Poverty and diseases: In the combined models, GDP was the most significant predictive variable for all diseases, followed by annual precipitation and annual mean temperature. Out of all the socioeconomic variables GDP was the most important variable for schistosomiasis, leptospirosis, malaria, dengue fever, visceral and cutaneous leishmaniasis and Chagas disease. For hantavirus and Brazilian spotted fever the most important socioeconomic variable was the proportion of households without toilets. Interestingly the authors noted that whilst for most diseases lower-income and poverty was associated with increased likelihood of disease, this was not the case for dengue fever where higher income municipalities had higher risk of dengue fever. The authors suggest that this may be because dengue transmission can be better sustained in urban areas.

The authors discussed this relationship between poverty and the increased likelihood of disease and the poverty trap process, which locks communities into cycles of disease and poverty that spans generations, and argue that a combination of public health and social policies are need to reduce poverty, address disease transmission risk and break the poverty trap.

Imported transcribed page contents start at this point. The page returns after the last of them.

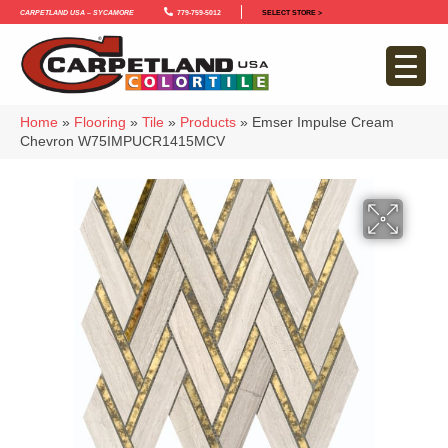
Carpetland USA – Sycamore
779-759-5012
SELECT STORE >
Home
»
Flooring
»
Tile
»
Products
»
Emser Impulse Cream
Chevron W75IMPUCR1415MCV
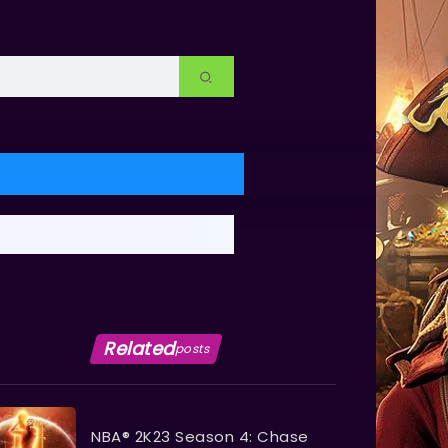
Related
posts
NBA® 2K23 Season 4: Chase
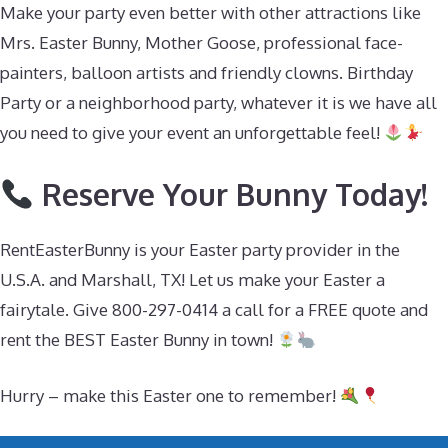
Make your party even better with other attractions like
Mrs. Easter Bunny, Mother Goose, professional face-
painters, balloon artists and friendly clowns. Birthday
Party or a neighborhood party, whatever it is we have all
you need to give your event an unforgettable feel!
Reserve Your Bunny Today!
RentEasterBunny is your Easter party provider in the
U.S.A. and Marshall, TX! Let us make your Easter a
fairytale. Give 800-297-0414 a call for a FREE quote and
rent the BEST Easter Bunny in town!
Hurry – make this Easter one to remember!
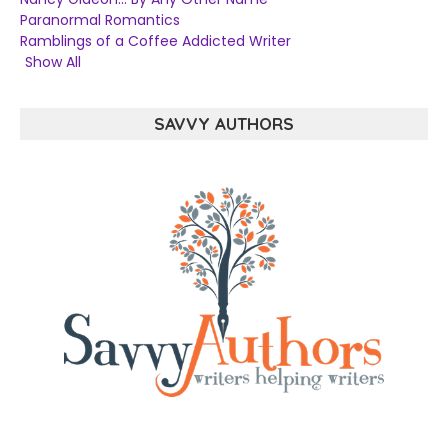
Paranormal Romantics
Ramblings of a Coffee Addicted Writer
Show All
SAVVY AUTHORS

Ecosystem destruction and disease risk: In the simple models the most important environmental variable was ecosystem destruction (or land cover change) for leptospirosis, cutaneous leishmaniasis, dengue fever, schistosomiasis, hantavirus and Chagas disease. The researchers found that this relationship between ecosystem destruction and increased disease likelihood showed a negative downward trend. The researchers concluded this meant that infection transmission risk increased for these disease during the early stages of ecosystem degradation, e.g. when pristine forests or savannas are destroyed through deforestation or digging, As a result, the parasite transmission cycles in the area also change, potentially leading to disease emergence, spillover events (e.g. when a parasite that normally infects wildlife starts infecting humans), or increased human contact with transmission sites. If the ecosystem degradation is historic and there is no ongoing landscape change then the transmission patterns may be stable, with little spillover or disease emergence events.

The authors highlight how these findings support the argument that poverty and ecosystem destruction increases disease transmission risk, and that human population health security can not be assured without addressing ecosystem health. This is supported by the One Health concept that seeks to protect and improve the health of people, other animals, and the environment. This can be achieved by using a multisector/multi-disciplinary coordinated approach to identify, monitor and reduce health threats at the human-animal-ecosystem interface.